Cappers Farmer Blogs > My Field Trip

The Gravel Road of Grieving

A photo of D Susan RutzWhen you are grieving the loss of someone very special to you, it’s beyond hard. I recently lost my mother so I am familiar with the "Steps of Grieving" information bulletin. There are steps-levels-phases, however you want to describe it, there are steps in the grieving process, but the one they don’t tell you about is the Gravel Road of Grieving. I had to discover it on my own. 

You know, you never know what you might find at the end of that gravel road, but it sure is bumpy, and if you are driving a 4-wheeler, it’s a lot of fun. The gravel road I’m referring to is the one that surprises you at every turn.
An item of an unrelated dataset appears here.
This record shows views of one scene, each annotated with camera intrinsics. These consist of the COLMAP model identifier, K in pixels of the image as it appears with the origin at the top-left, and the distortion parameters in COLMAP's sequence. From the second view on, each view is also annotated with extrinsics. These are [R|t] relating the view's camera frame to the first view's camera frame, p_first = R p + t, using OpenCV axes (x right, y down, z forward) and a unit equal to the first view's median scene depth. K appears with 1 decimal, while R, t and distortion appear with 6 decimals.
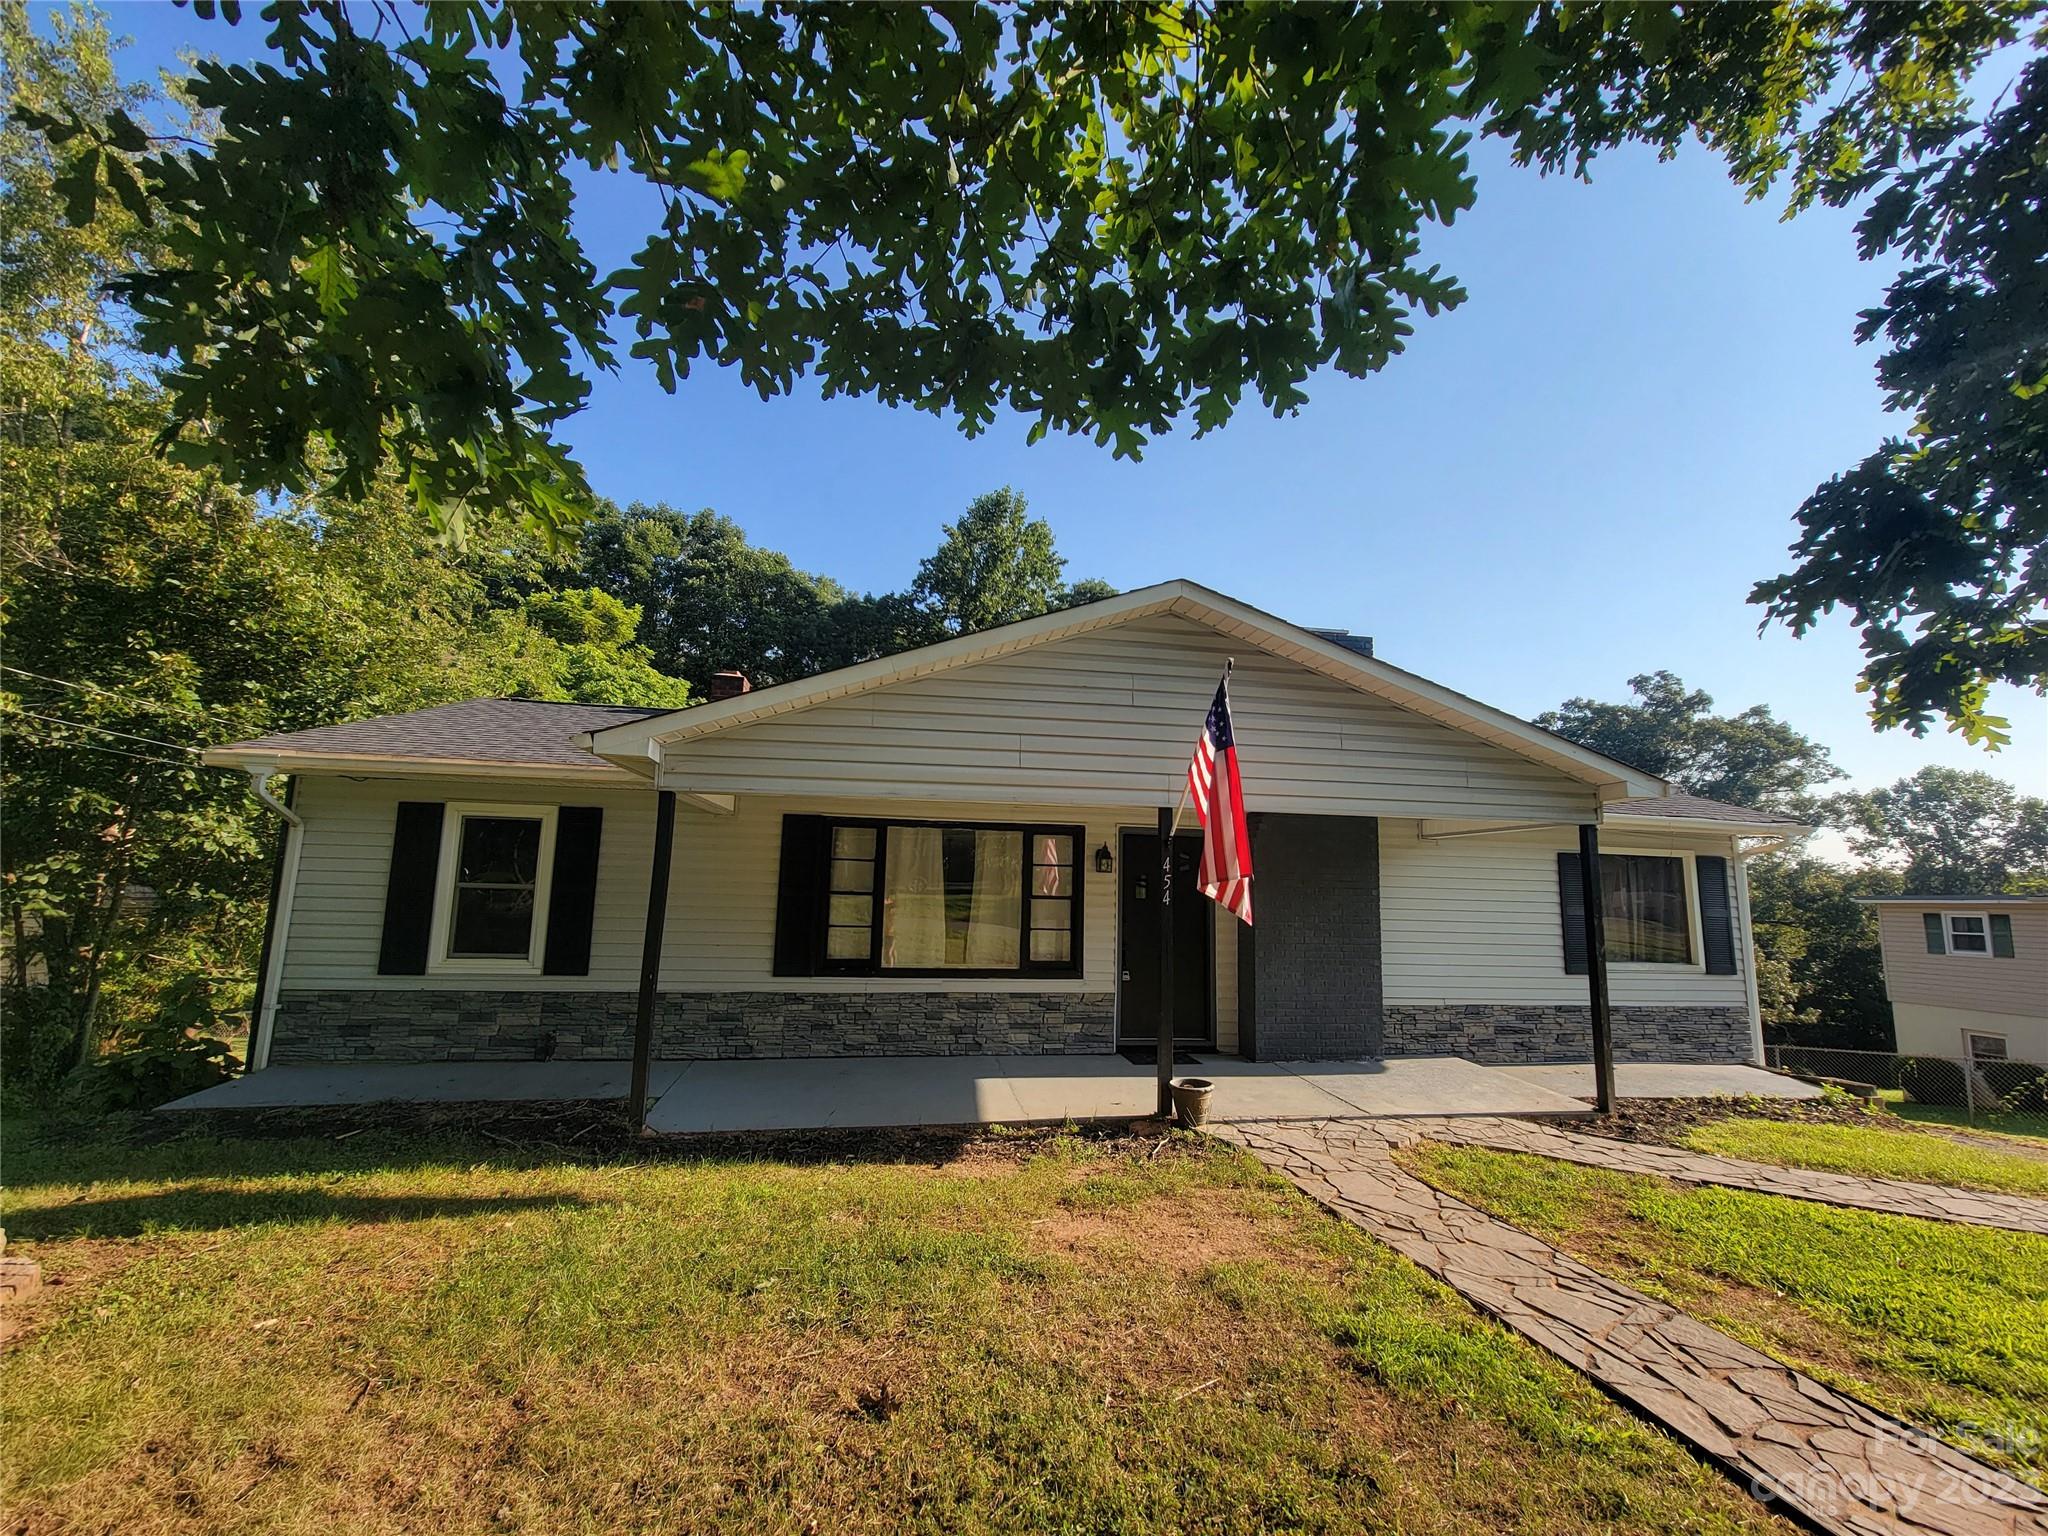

I’m doing pretty well in my recovery process, but there are times when I have a bad day, where I don’t want to get out of bed. I avoid people on those days, I know I’m not functioning well and could at any time explode into sobs. It’s an embarrassing process to go through in public. Heart wrenching sobs, snot running down your face, and a burning pain in the heart. That’s private stuff that shouldn’t be shared with the average Joe. It really puts them on the spot. They don’t know what to do about it, and I’m in such a state I can’t explain what is happening. 

I walked into a McDonalds one morning for a breakfast sandwich. It was a glorious day, the sun was shinning, the temperature was
perfect, and I felt great. I had an interview for a job the day before and that went really well, I might actually be hired soon. It was just a great day and I was feeling perfectly fine. I was watching this young mother with her two children at a nearby table. She was opening their juices and they were chattering away with excitement at the outing. The little girl had a pink dress on. You don’t see that much these days, usually little girls are wearing jeans or shorts. I thought it was nice.

The customer in front me was still ordering so I looked around the counter area and spied the glass globe of available toys for the
Happy Meal choice. They have such cute things for kids nowadays. The man in front of me finished his order and I stepped forward to face a cute little high-schooler with heavy braces on her teeth. She smiled at me and inquired what she could get for me, that’s when I turned off the paved road of contentment and hit the gravel road of grieving. 

I opened my mouth to order, and instead a loud, crumbly sob spilled out. It sounded like a moose call. It startled the girl, she stepped back, and it embarrassed me but there was no stopping it. Once you hit that gravel road, you can only ride it out. I did the only thing I could do, I ran for a pit stop.

I was throwing water on my face when the young mother I had witnessed taking care of her two children walked in. She didn’t bring the children with her, so she wasn’t there for a potty break, and I couldn’t imagine that she would leave them at the table to come see about me, but she had. She was familiar with the gravel road, and she wanted to help. 

Let me tell you right now, telling someone about your loss really doesn’t help at that particular moment. I know everybody loses someone they love. I know we all have to die. I know all of that, telling me about your losses does not help me off the gravel road.

“It happens to me at the worst times too,” she started softly. 

Oh God, please spare me this conversation. 

“Don’t let it bother you, just clean your face, and march right back out there and order your breakfast like nothing happened. They don’t know, they don’t need to know, as far as they are concerned, you swallowed a bug.”

Now that struck me as funny, and I started laughing—hysterically. Oh my God, I’m losing my mind. 

She smiled at me, it was a silly crooked smile and I could image her doing it for her children after making a joke to them. She patted my shoulder and left the room. 

There’s a lot to be said about strangers with that kind of strength. I admire their ability to walk up and offer a hand, what beautiful
hearts they must process. I did as she said, cleaned my face, put my head up and walked right back to that counter to order my breakfast.  Unfortunately, the line was longer and I didn’t trust my ability to be as strong as she, so I made a quick u-turn toward the door and left. 

I decided to take a drive, and that’s when I found this photo opportunity. Two trees growing through silos, it’s kind of inspiring, don’t you think?  I’m not sure if I want to be the trees, protected all the way around by concrete blocks—no squirrels on my
limbs—or, if I feel sorry that the trees can’t be free to stretch out. 

I’ll probably be on this gravel road for awhile, but I carry my camera so I can capture the inspiring bumps along the way.